How Derbyshire conservationists are protecting the dipper
PUBLISHED: 15:59 15 October 2014
Walking along our lovely Dales, Paul Hobson investigates the projects intent on conserving the county’s wildlife
When talking of wildlife, conservation is one of the words most bandied around. Often it seems a simple matter, just put a fence around the area or animal or plant you want to protect and all will be well. If only it was so easy. And if it was, this approach would mean that many of us would be denied the pleasure wildlife gives us when we are out and about in Derbyshire.
Conservation is about active management, putting a fence around an area is protection, and seldom works. A good example of this is the stunning display of early purple orchids in Cressbrook Dale. Each year in May and June the steep grassy slopes of the dale shimmer in a glorious purple haze, as the orchids create what is possibly one of the most amazing displays anywhere in the UK. They endure and delight thousands from one year to the next. The dale is fenced but if all the grazing animals were removed the orchids would slowly disappear under an encroaching army of small bushes, scrub and, eventually, woodland. Natural England, who manage this SSSI (Site of Special Scientific Interest), actually utilise a very special grazer from the south-west – Exmoor ponies. The ponies are brilliant at halting the ever-encroaching scrub, keeping the grasslands open and conditions just right for the orchids.

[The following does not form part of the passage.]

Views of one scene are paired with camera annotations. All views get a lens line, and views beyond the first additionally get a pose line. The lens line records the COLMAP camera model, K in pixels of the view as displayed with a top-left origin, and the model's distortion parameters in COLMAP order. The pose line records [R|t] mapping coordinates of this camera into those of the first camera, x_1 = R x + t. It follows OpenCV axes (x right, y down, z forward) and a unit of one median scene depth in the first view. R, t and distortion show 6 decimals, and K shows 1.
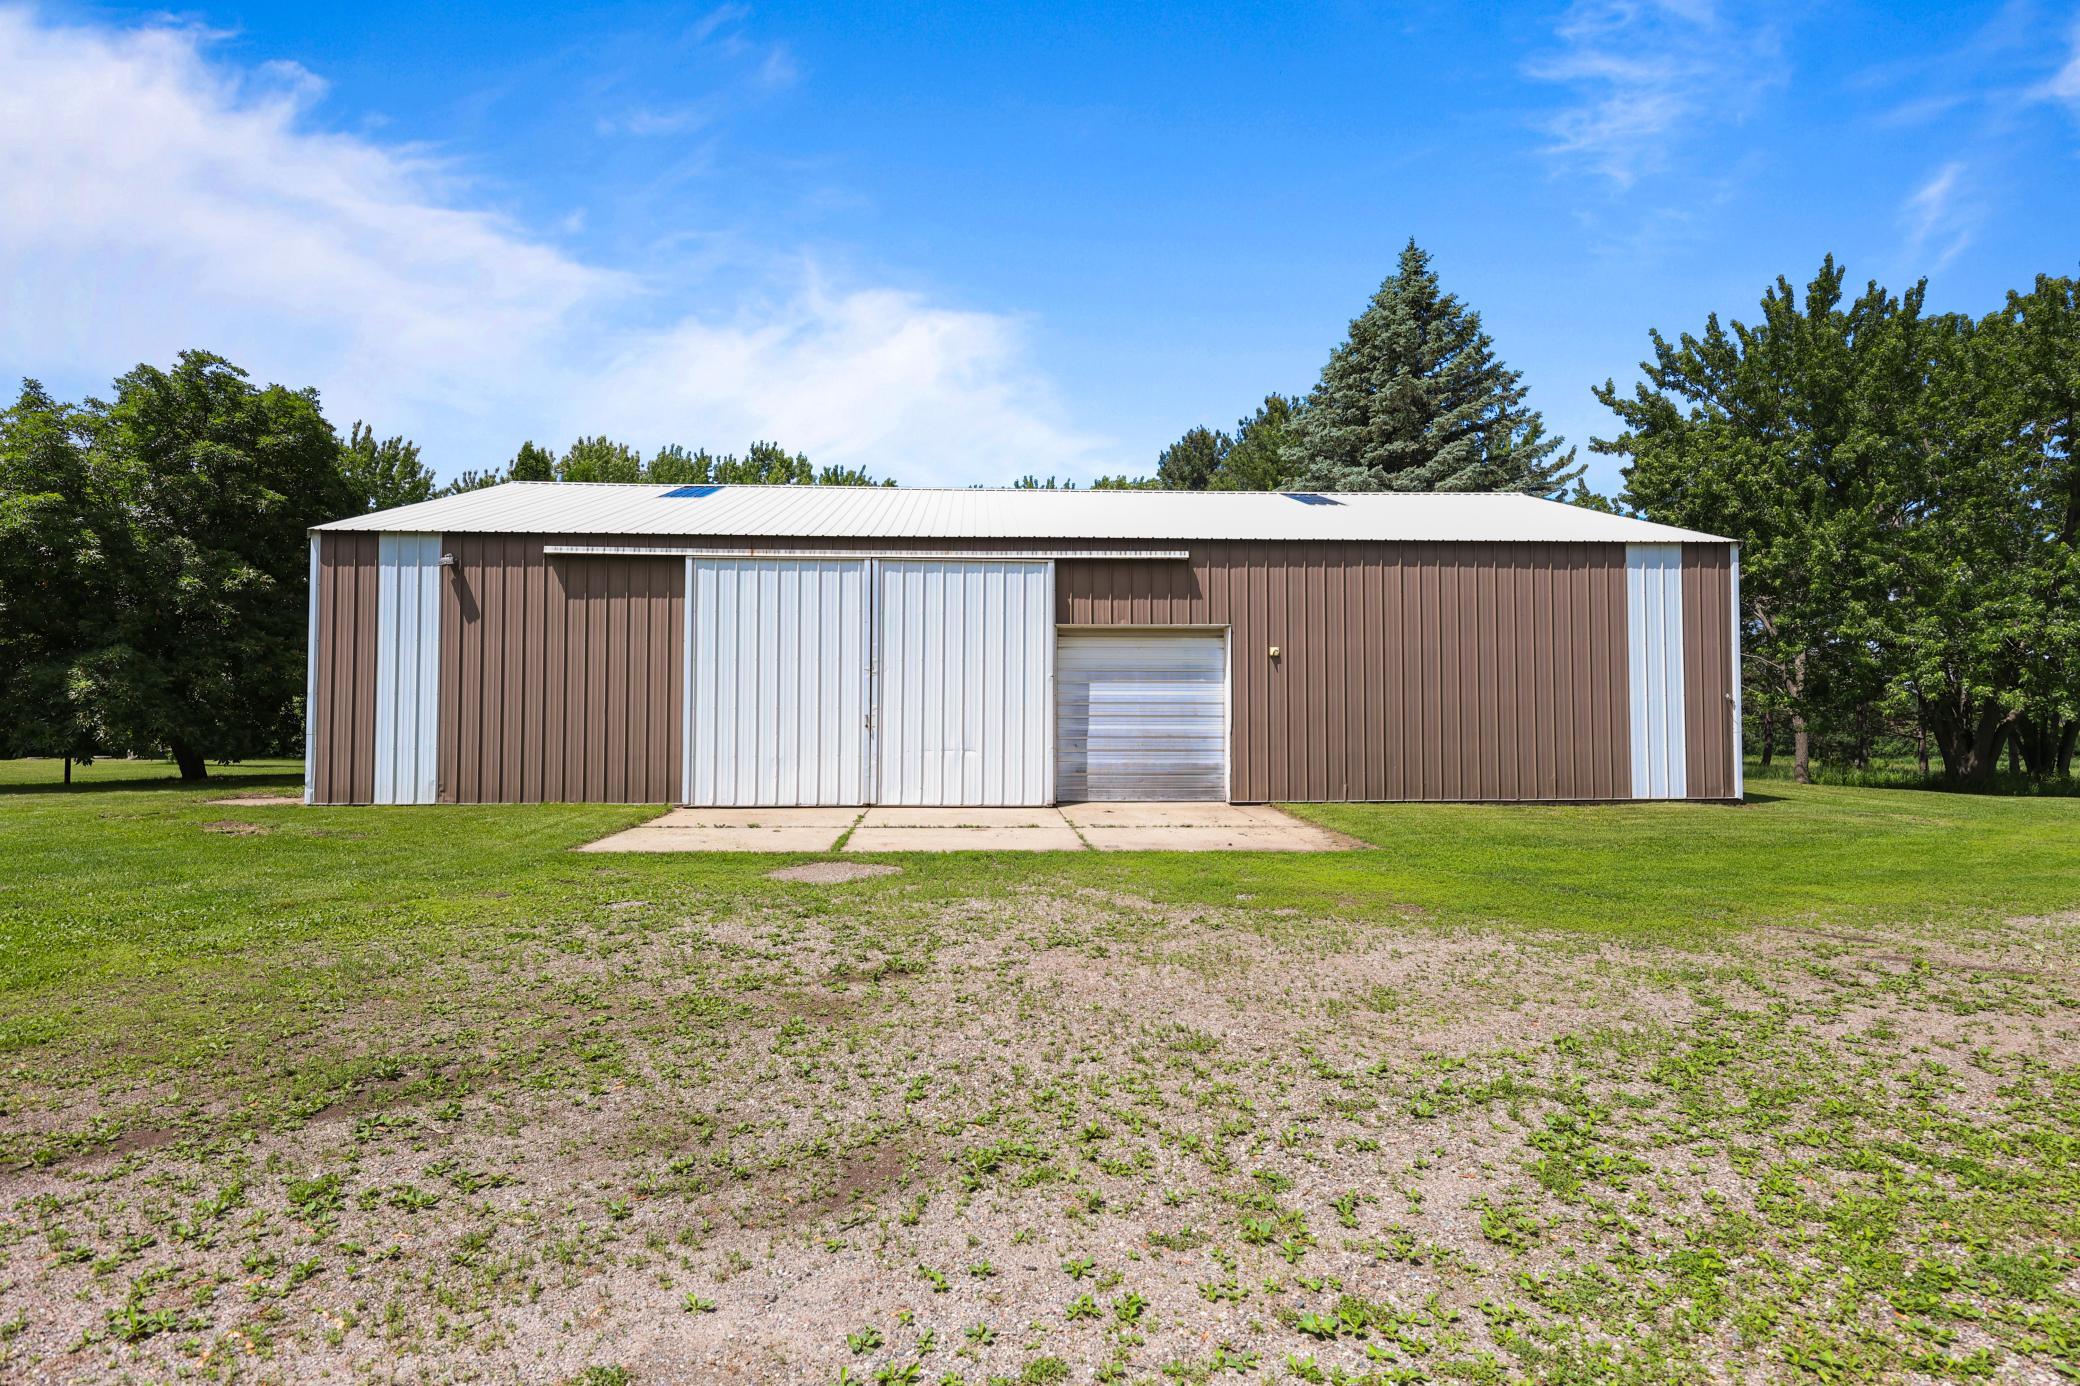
lens RADIAL K [[1009.7, 0, 1049.9], [0, 1009.7, 689.5], [0, 0, 1]] dist [-0.001354, 0.000050]
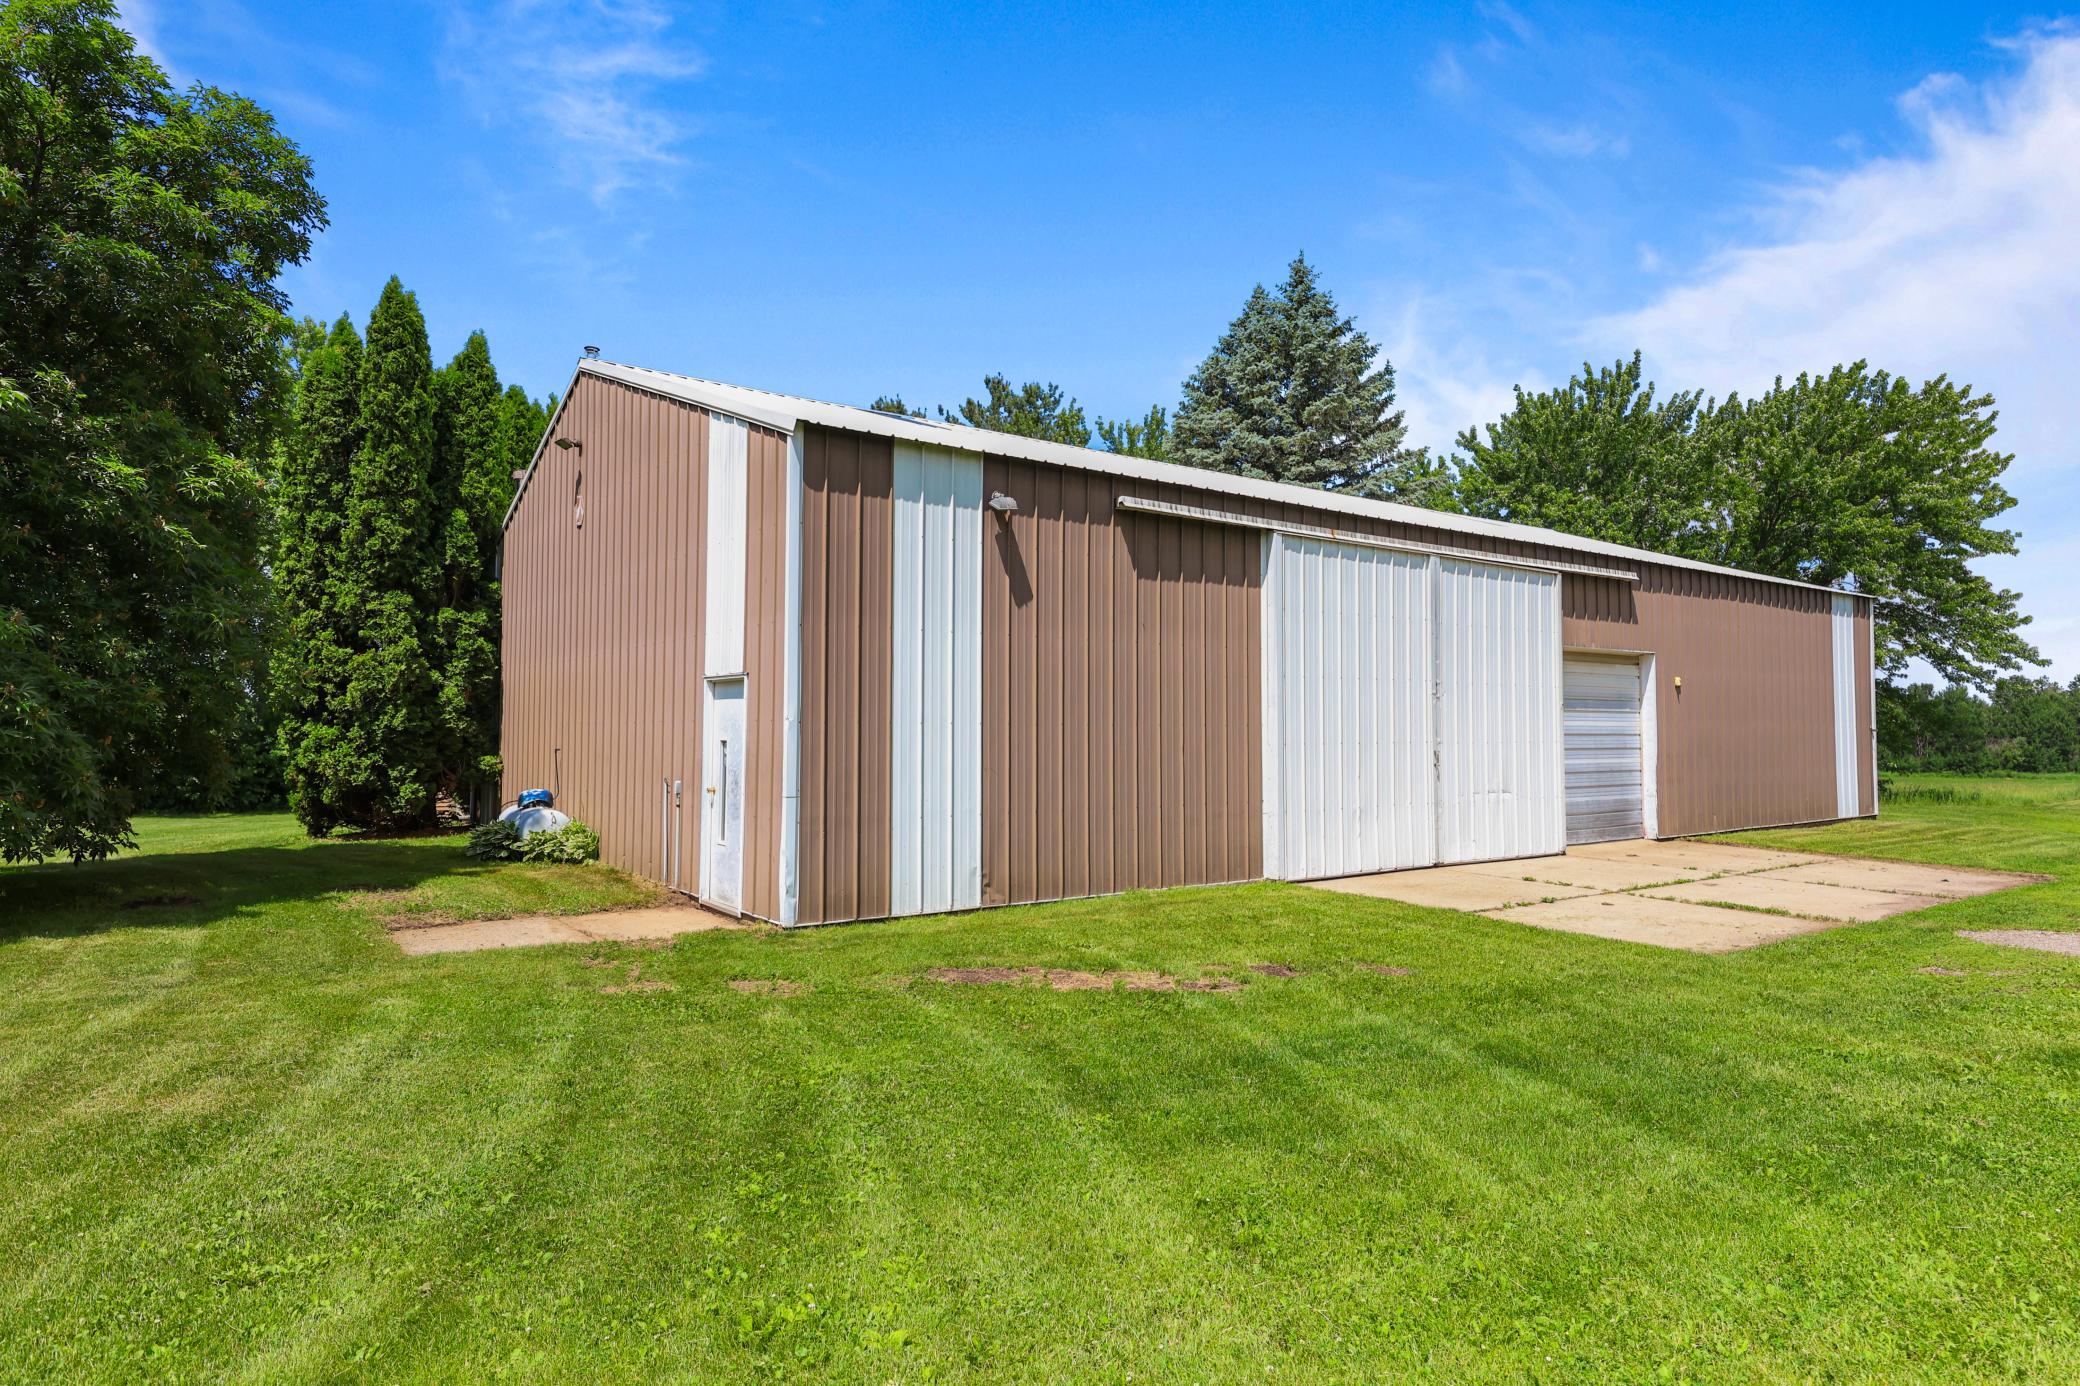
lens RADIAL K [[1172.3, 0, 1040.5], [0, 1172.3, 696.7], [0, 0, 1]] dist [0.008232, 0.000551]
pose [[0.842362, 0.016051, 0.538673, -0.924453], [-0.011519, 0.999864, -0.011781, -0.002927], [-0.538789, 0.003719, 0.842433, 0.382222]]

Another conservation project that is hopefully starting to show results is the much needed work on dippers that has been happening in some of our most beautiful dales. The pristine nature of these dales often leads to a false impression that all is well. The rivers burble loud and clear, the steep wooded or grassy banks echo to the calls of redstarts and wheatears. The woods are surmounted by buzzards and ravens. It is a wildlife haven, but all is not always well in paradise.
Often the problem lies with mankind. We all want to walk and enjoy the resident wildlife and often we think, ‘Well, it’s only me. My presence won’t make any difference.’ And generally this would be true but the cumulative effect of one after another of us walking the same paths in our hundreds causes the damage. This has been the case with some nesting dippers on well-walked paths.
Dippers love traditional sites and will try to nest right next to a path if the situation is ideal. This was fine years ago when there were far fewer of us enjoying the dales. The minor inconvenience of someone standing near the nest just meant that the dippers hung around and waited until they left to visit and feed their young. This all began to change about ten years ago when more people started to photograph them and more picnickers unknowingly enjoyed their lashings of ginger beer and thick ham sandwiches in the sun right by dippers’ nests. One location that was always successful and fledged young dippers every year has not fledged any for the last few years now.
Natural England, which manages many of the dales, had to do something and asked me and a number of others to help in a project that it was hoped would help the dippers. Local ringers, led by Geoff Mawson, started a programme to colour ring adult dippers to try to get a feel of where individual birds came from, where they nested and how successful they were. Colour ringing is a neat idea that allows members of the public to phone in sightings of any dippers spotted with colour rings and individual birds can then be identified without having to catch them again, thus reducing any stress to them.
One of the things I did as a photographer was to record the whole project and to help Natural England write a leaflet for photographers about how to behave and work near a dipper’s nest without causing stress or problems.
The other main thrust of the project was to place a number of dipper nest tubes into the river ecosystem. Dippers love nesting in darkish places – under bridges, behind waterfalls etc – so we created a number of plastic tubes and put them into places that were a little away from paths or obvious picnicking places. The first year that we did this the dippers didn’t choose any, although in other parts of the UK, including neighbouring Cheshire, they did adapt to these new nesting opportunities.
This summer, the circle was completed when I spent a few hours watching a pair of Derbyshire dippers building a nest in one of the tubes that we erected a couple of years ago. I was really thrilled that all the hard work had started to pay off. They still do not nest successfully in many of the old places but now that they have other potential nesting places this should no longer be such a problem.
I remember one of the ringers telling me that in some years the dippers in the middle of urban Sheffield on the River Don were more successful than on some of the most pristine river systems in the Dales. This was excellent news for the Don, but hopefully we can now enjoy the sight of dippers in Derbyshire’s dales without any risk that it will damage their chance of nesting successfully.